● Work to be completed:
Please transcribe the lines below exactly, and leave every image behind.
======
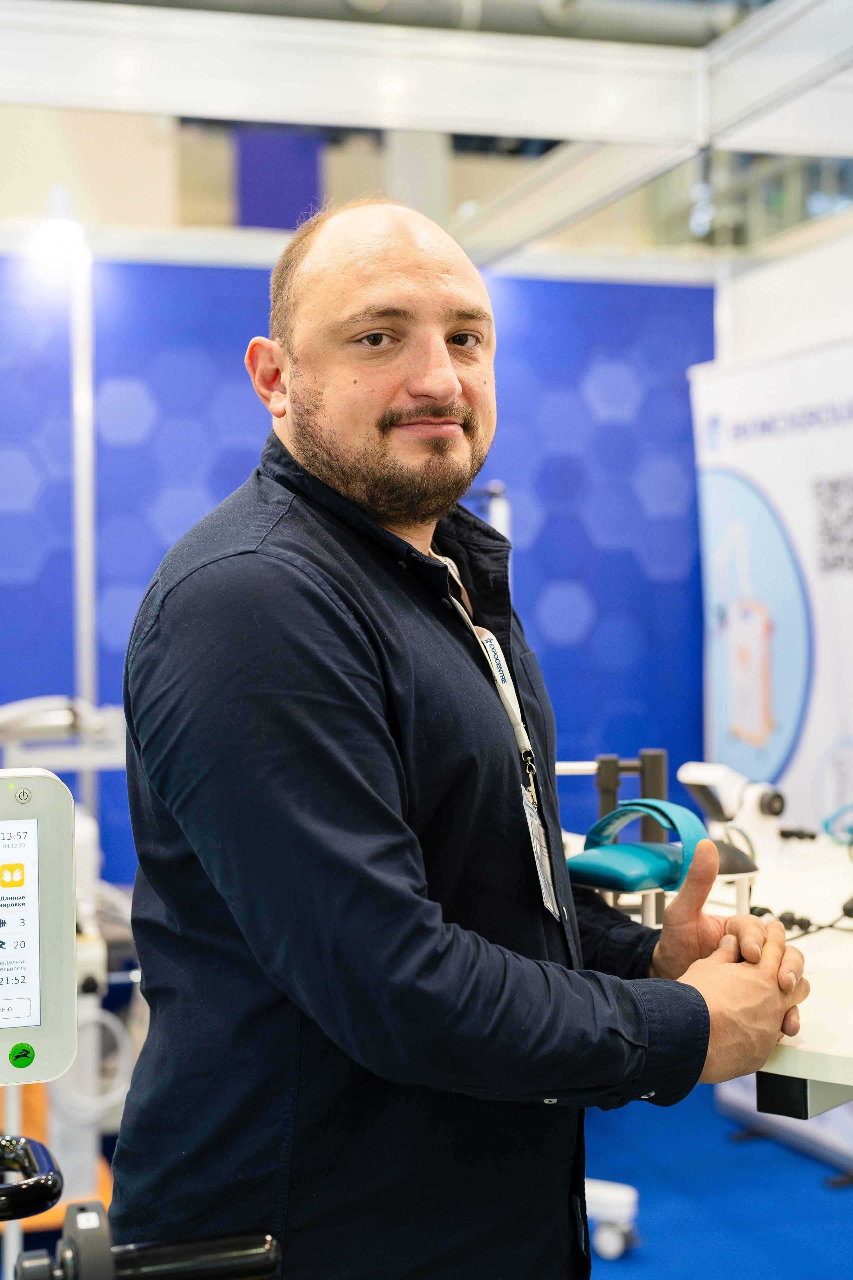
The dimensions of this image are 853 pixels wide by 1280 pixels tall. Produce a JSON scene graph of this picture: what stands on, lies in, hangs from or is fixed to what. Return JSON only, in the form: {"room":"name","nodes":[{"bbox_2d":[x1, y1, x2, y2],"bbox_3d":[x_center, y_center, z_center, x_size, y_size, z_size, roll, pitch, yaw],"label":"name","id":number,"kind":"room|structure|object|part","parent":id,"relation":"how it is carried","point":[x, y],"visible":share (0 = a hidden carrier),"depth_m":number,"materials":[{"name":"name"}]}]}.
{"room":"event hall","nodes":[
{"label":"event hall","id":0,"kind":"room"},
{"bbox_2d":[0,768,77,1084],"bbox_3d":[-0.389,0.220,1.317,0.242,0.231,0.106,-1,0,-16],"label":"monitor","id":1,"kind":"object","parent":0,"point":[48,782],"visible":0.99,"depth_m":1.33,"materials":[{"name":"white plastic"}]},
{"bbox_3d":[-0.319,0.208,1.277,0.077,0.141,0.022,-1,0,-16],"label":"screen","id":2,"kind":"part","parent":1,"relation":"part of","materials":[{"name":"white glass"}]},
{"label":"button","id":3,"kind":"part","parent":1,"relation":"part of","materials":[{"name":"green plastic"}]},
{"bbox_2d":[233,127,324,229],"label":"purple panel","id":4,"kind":"object","parent":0,"point":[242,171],"visible":0.43,"depth_m":9.29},
{"bbox_2d":[0,250,717,891],"bbox_3d":[-0.771,0.057,5.188,3.739,2.504,0.101,-1,0,-16],"label":"back wall","id":5,"kind":"structure","parent":0,"point":[580,399],"depth_m":5.31,"materials":[{"name":"blue"}]},
{"bbox_2d":[0,0,852,276],"bbox_3d":[0.025,-1.280,3.413,4.594,0.322,4.011,-1,0,-16],"label":"ceiling","id":6,"kind":"structure","parent":0,"point":[478,129],"depth_m":4.24,"materials":[{"name":"metal"}]},
{"bbox_2d":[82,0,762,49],"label":"ceiling pipe","id":7,"kind":"object","parent":6,"relation":"attached to","point":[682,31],"visible":0.56,"depth_m":5.11,"materials":[{"name":"metal"}]},
{"bbox_2d":[580,1081,852,1279],"bbox_3d":[0.074,1.434,2.906,5.972,0.110,5.986,-1,0,-16],"label":"floor","id":8,"kind":"structure","parent":0,"point":[847,1196],"depth_m":4.32,"materials":[{"name":"blue carpet"}]},
{"bbox_2d":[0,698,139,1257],"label":"machine","id":9,"kind":"object","parent":8,"relation":"on","point":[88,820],"visible":0.54,"depth_m":3.87,"materials":[{"name":"white plastic"}]},
{"bbox_2d":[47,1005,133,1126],"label":"hose","id":10,"kind":"object","parent":9,"relation":"hanging from","point":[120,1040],"visible":0.57,"depth_m":3.88,"materials":[{"name":"white plastic"}]},
{"bbox_2d":[68,240,98,814],"bbox_3d":[-0.975,0.093,5.054,0.111,2.359,0.187,-1,0,-16],"label":"metal pole","id":11,"kind":"object","parent":8,"relation":"on","point":[85,685],"visible":0.63,"depth_m":5.02,"materials":[{"name":"white metal"}]},
{"bbox_2d":[32,190,87,262],"bbox_3d":[-0.998,-1.125,4.828,0.152,0.183,0.173,-1,0,-16],"label":"spotlight","id":12,"kind":"object","parent":11,"relation":"attached to","point":[60,231],"visible":0.82,"depth_m":4.79,"materials":[{"name":"white"}]},
{"bbox_2d":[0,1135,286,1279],"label":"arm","id":13,"kind":"object","parent":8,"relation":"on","point":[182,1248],"visible":0.99,"depth_m":1.19},
{"bbox_2d":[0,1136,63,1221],"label":"handle","id":14,"kind":"object","parent":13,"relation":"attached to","point":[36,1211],"visible":0.99,"depth_m":1.29,"materials":[{"name":"black plastic"}]},
{"bbox_2d":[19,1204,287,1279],"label":"handle","id":15,"kind":"object","parent":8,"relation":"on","point":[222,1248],"visible":0.99,"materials":[{"name":"black"}]},
{"bbox_2d":[102,198,816,1279],"bbox_3d":[0.057,0.448,1.920,0.598,1.706,0.821,0,1,43],"label":"man","id":16,"kind":"object","parent":8,"relation":"on","point":[352,662],"visible":1,"depth_m":1.67},
{"bbox_2d":[584,1177,640,1258],"bbox_3d":[0.360,1.290,4.020,0.243,0.172,0.246,-1,0,-16],"label":"caster wheel","id":17,"kind":"object","parent":8,"relation":"on","point":[613,1243],"visible":0.44,"depth_m":3.96,"materials":[{"name":"white plastic"}]},
{"bbox_2d":[561,825,852,1120],"bbox_3d":[0.608,0.449,2.278,1.072,0.163,1.195,-1,0,-16],"label":"white table","id":18,"kind":"object","parent":8,"relation":"on","point":[822,1020],"visible":0.41,"depth_m":2.03,"materials":[{"name":"white"}]},
{"bbox_2d":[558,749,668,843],"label":"stand","id":19,"kind":"object","parent":18,"relation":"on","point":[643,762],"visible":0.53,"depth_m":2.76,"materials":[{"name":"black metal"}]},
{"bbox_2d":[568,798,725,919],"bbox_3d":[0.280,0.267,2.155,0.218,0.141,0.184,-1,1,-38],"label":"blue device","id":20,"kind":"object","parent":18,"relation":"on","point":[633,847],"visible":0.92,"depth_m":2.11,"materials":[{"name":"teal plastic"}]},
{"bbox_2d":[676,759,788,859],"bbox_3d":[0.492,0.274,2.851,0.148,0.146,0.153,-1,1,-37],"label":"device","id":21,"kind":"object","parent":18,"relation":"on","point":[690,770],"visible":0.87,"depth_m":2.82,"materials":[{"name":"white"}]},
{"bbox_2d":[752,895,852,938],"bbox_3d":[0.553,0.369,2.368,0.259,0.047,0.237,-1,0,-16],"label":"cable","id":22,"kind":"object","parent":18,"relation":"on","point":[767,910],"visible":0.67,"depth_m":2.38,"materials":[{"name":"black plastic"}]},
{"bbox_2d":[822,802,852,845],"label":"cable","id":23,"kind":"object","parent":18,"relation":"on","point":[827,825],"visible":0.98,"depth_m":2.99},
======
● Solution to this problem:
The dimensions of this image are 853 pixels wide by 1280 pixels tall. Produce a JSON scene graph of this picture: what stands on, lies in, hangs from or is fixed to what. Return JSON only, in the form: {"room":"name","nodes":[{"bbox_2d":[x1, y1, x2, y2],"bbox_3d":[x_center, y_center, z_center, x_size, y_size, z_size, roll, pitch, yaw],"label":"name","id":number,"kind":"room|structure|object|part","parent":id,"relation":"how it is carried","point":[x, y],"visible":share (0 = a hidden carrier),"depth_m":number,"materials":[{"name":"name"}]}]}.
{"room":"event hall","nodes":[
{"label":"event hall","id":0,"kind":"room"},
{"bbox_2d":[0,768,77,1084],"bbox_3d":[-0.389,0.220,1.317,0.242,0.231,0.106,-1,0,-16],"label":"monitor","id":1,"kind":"object","parent":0,"point":[48,782],"visible":0.99,"depth_m":1.33,"materials":[{"name":"white plastic"}]},
{"bbox_3d":[-0.319,0.208,1.277,0.077,0.141,0.022,-1,0,-16],"label":"screen","id":2,"kind":"part","parent":1,"relation":"part of","materials":[{"name":"white glass"}]},
{"label":"button","id":3,"kind":"part","parent":1,"relation":"part of","materials":[{"name":"green plastic"}]},
{"bbox_2d":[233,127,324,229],"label":"purple panel","id":4,"kind":"object","parent":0,"point":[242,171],"visible":0.43,"depth_m":9.29},
{"bbox_2d":[0,250,717,891],"bbox_3d":[-0.771,0.057,5.188,3.739,2.504,0.101,-1,0,-16],"label":"back wall","id":5,"kind":"structure","parent":0,"point":[580,399],"depth_m":5.31,"materials":[{"name":"blue"}]},
{"bbox_2d":[0,0,852,276],"bbox_3d":[0.025,-1.280,3.413,4.594,0.322,4.011,-1,0,-16],"label":"ceiling","id":6,"kind":"structure","parent":0,"point":[478,129],"depth_m":4.24,"materials":[{"name":"metal"}]},
{"bbox_2d":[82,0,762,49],"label":"ceiling pipe","id":7,"kind":"object","parent":6,"relation":"attached to","point":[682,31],"visible":0.56,"depth_m":5.11,"materials":[{"name":"metal"}]},
{"bbox_2d":[580,1081,852,1279],"bbox_3d":[0.074,1.434,2.906,5.972,0.110,5.986,-1,0,-16],"label":"floor","id":8,"kind":"structure","parent":0,"point":[847,1196],"depth_m":4.32,"materials":[{"name":"blue carpet"}]},
{"bbox_2d":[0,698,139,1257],"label":"machine","id":9,"kind":"object","parent":8,"relation":"on","point":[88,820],"visible":0.54,"depth_m":3.87,"materials":[{"name":"white plastic"}]},
{"bbox_2d":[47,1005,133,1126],"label":"hose","id":10,"kind":"object","parent":9,"relation":"hanging from","point":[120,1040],"visible":0.57,"depth_m":3.88,"materials":[{"name":"white plastic"}]},
{"bbox_2d":[68,240,98,814],"bbox_3d":[-0.975,0.093,5.054,0.111,2.359,0.187,-1,0,-16],"label":"metal pole","id":11,"kind":"object","parent":8,"relation":"on","point":[85,685],"visible":0.63,"depth_m":5.02,"materials":[{"name":"white metal"}]},
{"bbox_2d":[32,190,87,262],"bbox_3d":[-0.998,-1.125,4.828,0.152,0.183,0.173,-1,0,-16],"label":"spotlight","id":12,"kind":"object","parent":11,"relation":"attached to","point":[60,231],"visible":0.82,"depth_m":4.79,"materials":[{"name":"white"}]},
{"bbox_2d":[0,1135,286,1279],"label":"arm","id":13,"kind":"object","parent":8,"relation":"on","point":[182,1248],"visible":0.99,"depth_m":1.19},
{"bbox_2d":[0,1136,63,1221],"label":"handle","id":14,"kind":"object","parent":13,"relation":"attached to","point":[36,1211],"visible":0.99,"depth_m":1.29,"materials":[{"name":"black plastic"}]},
{"bbox_2d":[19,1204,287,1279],"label":"handle","id":15,"kind":"object","parent":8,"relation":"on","point":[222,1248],"visible":0.99,"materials":[{"name":"black"}]},
{"bbox_2d":[102,198,816,1279],"bbox_3d":[0.057,0.448,1.920,0.598,1.706,0.821,0,1,43],"label":"man","id":16,"kind":"object","parent":8,"relation":"on","point":[352,662],"visible":1,"depth_m":1.67},
{"bbox_2d":[584,1177,640,1258],"bbox_3d":[0.360,1.290,4.020,0.243,0.172,0.246,-1,0,-16],"label":"caster wheel","id":17,"kind":"object","parent":8,"relation":"on","point":[613,1243],"visible":0.44,"depth_m":3.96,"materials":[{"name":"white plastic"}]},
{"bbox_2d":[561,825,852,1120],"bbox_3d":[0.608,0.449,2.278,1.072,0.163,1.195,-1,0,-16],"label":"white table","id":18,"kind":"object","parent":8,"relation":"on","point":[822,1020],"visible":0.41,"depth_m":2.03,"materials":[{"name":"white"}]},
{"bbox_2d":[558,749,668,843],"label":"stand","id":19,"kind":"object","parent":18,"relation":"on","point":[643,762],"visible":0.53,"depth_m":2.76,"materials":[{"name":"black metal"}]},
{"bbox_2d":[568,798,725,919],"bbox_3d":[0.280,0.267,2.155,0.218,0.141,0.184,-1,1,-38],"label":"blue device","id":20,"kind":"object","parent":18,"relation":"on","point":[633,847],"visible":0.92,"depth_m":2.11,"materials":[{"name":"teal plastic"}]},
{"bbox_2d":[676,759,788,859],"bbox_3d":[0.492,0.274,2.851,0.148,0.146,0.153,-1,1,-37],"label":"device","id":21,"kind":"object","parent":18,"relation":"on","point":[690,770],"visible":0.87,"depth_m":2.82,"materials":[{"name":"white"}]},
{"bbox_2d":[752,895,852,938],"bbox_3d":[0.553,0.369,2.368,0.259,0.047,0.237,-1,0,-16],"label":"cable","id":22,"kind":"object","parent":18,"relation":"on","point":[767,910],"visible":0.67,"depth_m":2.38,"materials":[{"name":"black plastic"}]},
{"bbox_2d":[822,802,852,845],"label":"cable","id":23,"kind":"object","parent":18,"relation":"on","point":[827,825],"visible":0.98,"depth_m":2.99},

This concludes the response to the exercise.